|On View:||September 10, 2016–July 31, 2018|
Folktales have been found in cultures throughout the world. Many folktales emerged simultaneously and independently of one another, suggesting that cultures shared parallel narratives.
The Roman historian Strabo recorded one of the earliest versions of Cinderella in the first century B.C. The classic fairy tale Hansel and Gretel was based on real events during the Great Famine of 1315 A.D. In the late 1600s, French author Charles Perrault wrote stories derived from folktales, including Little Red Riding Hood, Cinderella, Puss in Boots, The Sleeping Beauty, and Bluebeard.
Around 1440, the invention of the printing press by Johannes Gutenberg improved the speed of printing books. The Industrial Revolution and advancements in printing technologies increased the quantity of books as well as reduced the cost of producing books. These innovations enabled writers–such as Jacob and Wilhelm Grimm–to collect, document, and share classic folklore and fairy tales with a much larger audience.
The Mettlach: Folklore and Fairy Tales exhibition includes 140 ceramic objects depicting scenes from folklore and fairy tales. The pieces on display include Mettlach steins, beakers, and plaques.
The History of Mettlach
In 1748, François Boch began manufacturing ceramic dinnerware in France. In 1809, the Boch family purchased a former Benedictine abbey in Mettlach, Germany, a village located on the Saar River near the border of France. Jean-François Boch, François Boch’s grandson, designed many of the machines used to improve production at the new facility.

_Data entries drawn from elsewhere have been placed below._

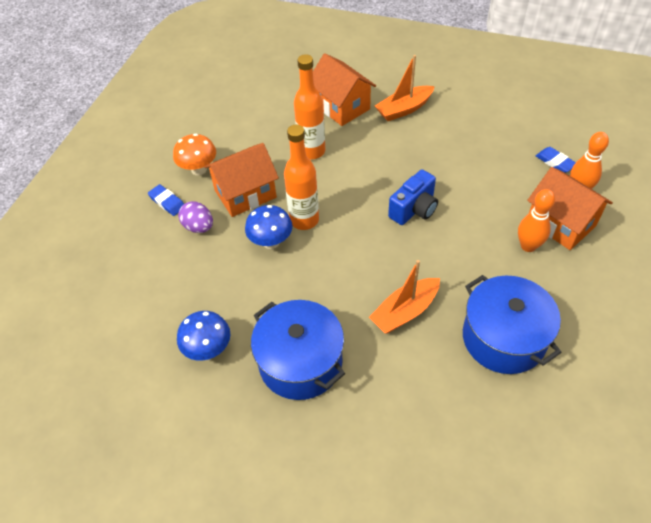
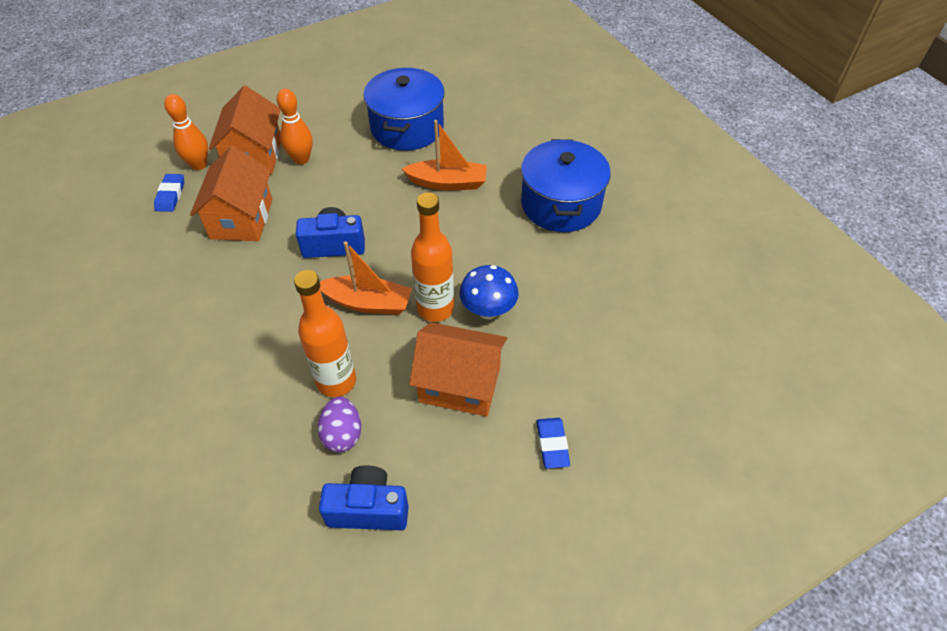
camera: 140 degrees left, 0 degrees up
(199, 169) = (478, 464): orange mushroom -> none
(199, 227) = (543, 382): purple egg -> purple egg (342, 434)
(208, 349) = (626, 260): blue mushroom -> none
(233, 123) = (368, 509): none -> blue camera
(341, 106) = (228, 418): orange house -> orange house (241, 218)
(404, 109) = (180, 354): orange boat -> orange boat (368, 303)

In 1791, Nicholas Villeroy acquired an earthenware factory in Germany. Villeroy brought in specialists from England and France to modernize production, and around 1815 they developed a printing process to create decals that could be fired onto clay to produce vibrant prints under ceramic glaze.
The two families merged their ceramic companies to create Villeroy and Boch (V&B) in 1836. The Mettlach factory reached peak production around 1880, but it began to decline in the early 1900s due to a downturn in the economy and the impacts of World War I. Today, V&B continues to produce bathroom wares, tableware, and other ceramics.